Thursday, July 18, 2013


Cookie Monster - A Hoodie Away From Joining The Trayvon Martin Protestor Mob 
 
Russell Moore, the Southern Baptist Convention’s apologizer in chief, says white taxpayers are “missing the point” regarding the “Justice for Trayvon” mob.  I don’t know that the Justice for Trayvon mob is actually articulating a point at all, but I’m willing to try to distill the point.  Lord knows, I’d hate to miss a point being made by a mob wearing hoodies.

When I look at a mob of low information voters wearing hoodies and repetitively chanting nonsense, I am reminded of Justice Rehnquist’s dissent in Texas v. Johnson.  My impression of the Justice for Trayvon gatherings is that they articulate “no essential part of any exposition of ideas” but rather are merely “the equivalent of an inarticulate grunt or roar”.

But Russell Moore insists I am missing the point.  So, if I were to distill a point from the Justice for Trayvon mob, the point I get is: “Me Want Cookie!”

It strikes me that the Cookie Monster is more articulate, and certainly more to the point, than any Justice for Trayvon mob or race huckster.  It also occurs to me that both the Cookie Monster and the mob want the same thing: to take something that does not belong to them, which they did not earn, and consume it.

 “Me Want Cookie” is a master work in simple, direct, and honest communication of a desire.  The Cookie Monster is willing to satiate this desire by executing a “smash and grab” theft of something he neither purchased nor created.  The Cookie Monster needs no more justification for this action other than his own desire – that he wants the cookie is excuse enough. 

 It also occurs to me that, like the Justice for Trayvon mob, the Cookie Monster wishes for his very existence to be subsidized by taxpayers, but I digress.

If you dressed the Cookie Monster in a hoodie, put a cookie on a covered plate and placed it before the Cookie Monster, I am certain Cookie Monster would say “No Justice, No Peace”, smash the covered plate, and eat the cookie. 

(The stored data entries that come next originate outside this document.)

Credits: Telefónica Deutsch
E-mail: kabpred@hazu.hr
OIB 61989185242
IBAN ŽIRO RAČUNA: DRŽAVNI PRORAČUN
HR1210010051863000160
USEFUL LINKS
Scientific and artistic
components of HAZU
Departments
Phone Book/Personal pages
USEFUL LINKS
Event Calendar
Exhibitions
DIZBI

So what point am I to distill from Cookie Monster and the Justice for Trayvon mob?  They want what they want, without paying for it, and won’t even say “thank you” when they take it.  Their desires are sufficient enough excuse to engage in any behavior.  Facts, property rights, and laws do not matter to them.  Their behavior is simply childish.

It is Russell Moore who does not “get the point” that we already get the point.  Begging hands and bleeding hearts always cry out for more.  There is no limit to Cookie Monster’s appetite.  And at some point, children must be told “enough”.

The fact is Trayvon received his justice - both on earth and before his Maker.  Russell Moore should know this – Baptists do believe in Heaven and Hell.